→ What to produce: Extract, exactly as written, each line from the start of the records below to the line containing "right knee: (1116, 493)", both ends included; drop the pictures.

→ Keypoint text descriptions:
• • • •
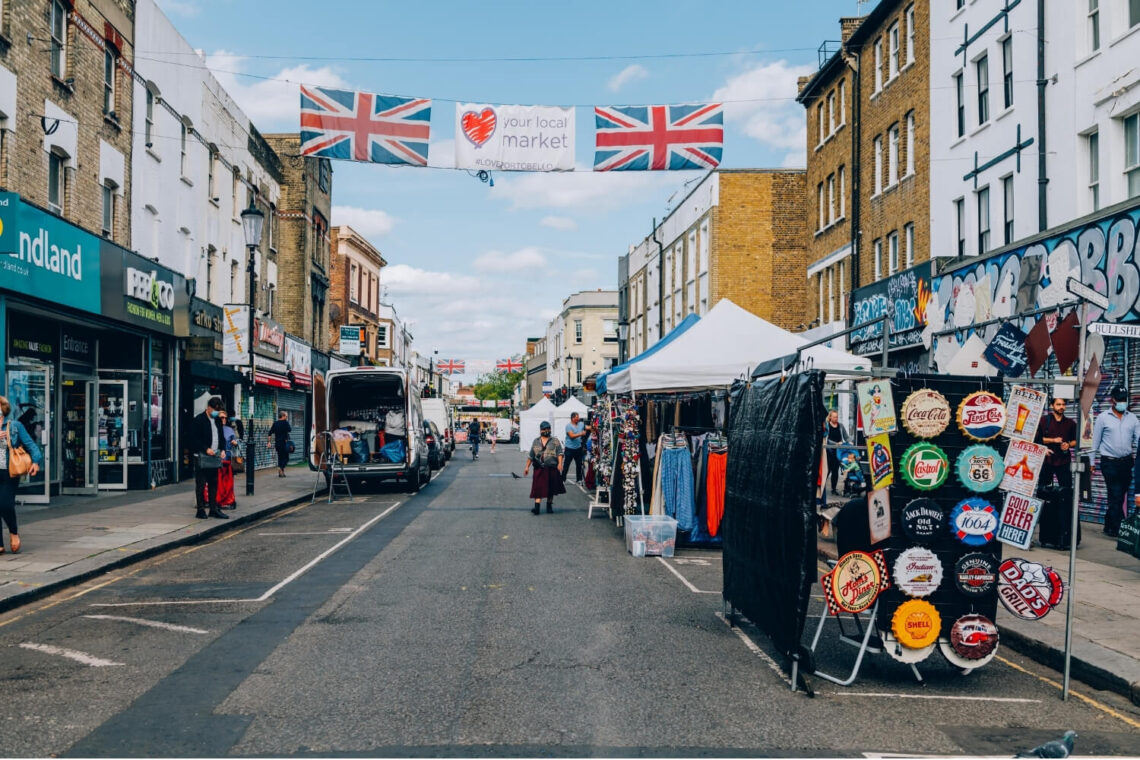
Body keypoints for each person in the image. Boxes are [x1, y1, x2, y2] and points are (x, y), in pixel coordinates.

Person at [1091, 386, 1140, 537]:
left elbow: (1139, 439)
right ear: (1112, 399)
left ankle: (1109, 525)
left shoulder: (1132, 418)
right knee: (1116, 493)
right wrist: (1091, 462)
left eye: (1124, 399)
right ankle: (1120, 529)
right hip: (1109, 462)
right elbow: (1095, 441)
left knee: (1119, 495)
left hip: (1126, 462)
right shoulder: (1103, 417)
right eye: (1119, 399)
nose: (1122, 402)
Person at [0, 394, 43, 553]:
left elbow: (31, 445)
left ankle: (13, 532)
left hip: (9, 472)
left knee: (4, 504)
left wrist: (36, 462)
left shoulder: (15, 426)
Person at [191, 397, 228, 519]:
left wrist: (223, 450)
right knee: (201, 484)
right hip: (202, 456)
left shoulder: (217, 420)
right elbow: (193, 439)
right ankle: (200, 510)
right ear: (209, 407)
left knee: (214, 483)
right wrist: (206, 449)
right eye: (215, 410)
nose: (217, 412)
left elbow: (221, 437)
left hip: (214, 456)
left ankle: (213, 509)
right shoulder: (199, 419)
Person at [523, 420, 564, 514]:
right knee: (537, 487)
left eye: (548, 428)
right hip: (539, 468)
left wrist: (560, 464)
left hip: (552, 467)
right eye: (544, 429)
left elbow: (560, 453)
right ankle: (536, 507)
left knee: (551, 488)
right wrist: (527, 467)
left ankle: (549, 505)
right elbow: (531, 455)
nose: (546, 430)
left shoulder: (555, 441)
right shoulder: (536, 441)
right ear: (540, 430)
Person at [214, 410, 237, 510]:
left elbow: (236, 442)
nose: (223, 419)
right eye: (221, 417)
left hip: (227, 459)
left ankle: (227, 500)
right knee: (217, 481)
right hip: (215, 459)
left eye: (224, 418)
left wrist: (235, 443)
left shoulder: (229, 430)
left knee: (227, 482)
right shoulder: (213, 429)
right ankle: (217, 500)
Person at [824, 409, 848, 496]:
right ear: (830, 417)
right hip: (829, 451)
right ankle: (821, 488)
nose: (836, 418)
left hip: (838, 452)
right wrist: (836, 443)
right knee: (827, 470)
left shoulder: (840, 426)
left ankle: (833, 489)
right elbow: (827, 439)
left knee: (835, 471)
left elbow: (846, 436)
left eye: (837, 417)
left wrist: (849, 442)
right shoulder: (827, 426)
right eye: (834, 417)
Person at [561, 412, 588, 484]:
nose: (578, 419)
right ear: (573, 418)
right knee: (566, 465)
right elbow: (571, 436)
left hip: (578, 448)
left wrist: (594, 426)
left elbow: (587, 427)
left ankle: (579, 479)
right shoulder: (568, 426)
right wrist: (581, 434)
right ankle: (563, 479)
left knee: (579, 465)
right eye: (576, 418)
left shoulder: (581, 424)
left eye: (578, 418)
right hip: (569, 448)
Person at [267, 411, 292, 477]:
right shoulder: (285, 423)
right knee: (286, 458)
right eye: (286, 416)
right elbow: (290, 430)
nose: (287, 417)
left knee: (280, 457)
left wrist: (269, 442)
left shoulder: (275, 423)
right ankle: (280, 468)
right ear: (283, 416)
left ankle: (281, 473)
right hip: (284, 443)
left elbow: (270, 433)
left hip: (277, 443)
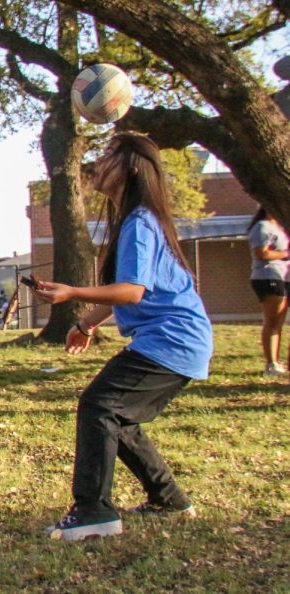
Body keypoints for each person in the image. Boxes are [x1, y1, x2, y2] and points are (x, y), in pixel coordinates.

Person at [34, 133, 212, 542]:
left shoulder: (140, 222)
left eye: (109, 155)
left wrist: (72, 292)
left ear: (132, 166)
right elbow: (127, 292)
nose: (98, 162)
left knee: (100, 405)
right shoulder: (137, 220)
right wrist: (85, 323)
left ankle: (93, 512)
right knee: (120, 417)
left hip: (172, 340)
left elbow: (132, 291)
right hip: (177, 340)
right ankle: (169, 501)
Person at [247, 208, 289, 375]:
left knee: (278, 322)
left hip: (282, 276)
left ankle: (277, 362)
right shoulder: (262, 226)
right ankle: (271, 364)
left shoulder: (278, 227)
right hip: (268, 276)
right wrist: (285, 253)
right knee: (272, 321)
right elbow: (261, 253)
• • • •
→ Solution for this task:
Body keypoints for each person in the image. Boxes are [x1, y1, x2, y2] and points are (x, y), in pixel coordinates.

Person at [1091, 386, 1140, 537]:
left elbow: (1139, 439)
right ear: (1112, 399)
left ankle: (1109, 525)
left shoulder: (1132, 418)
right knee: (1116, 493)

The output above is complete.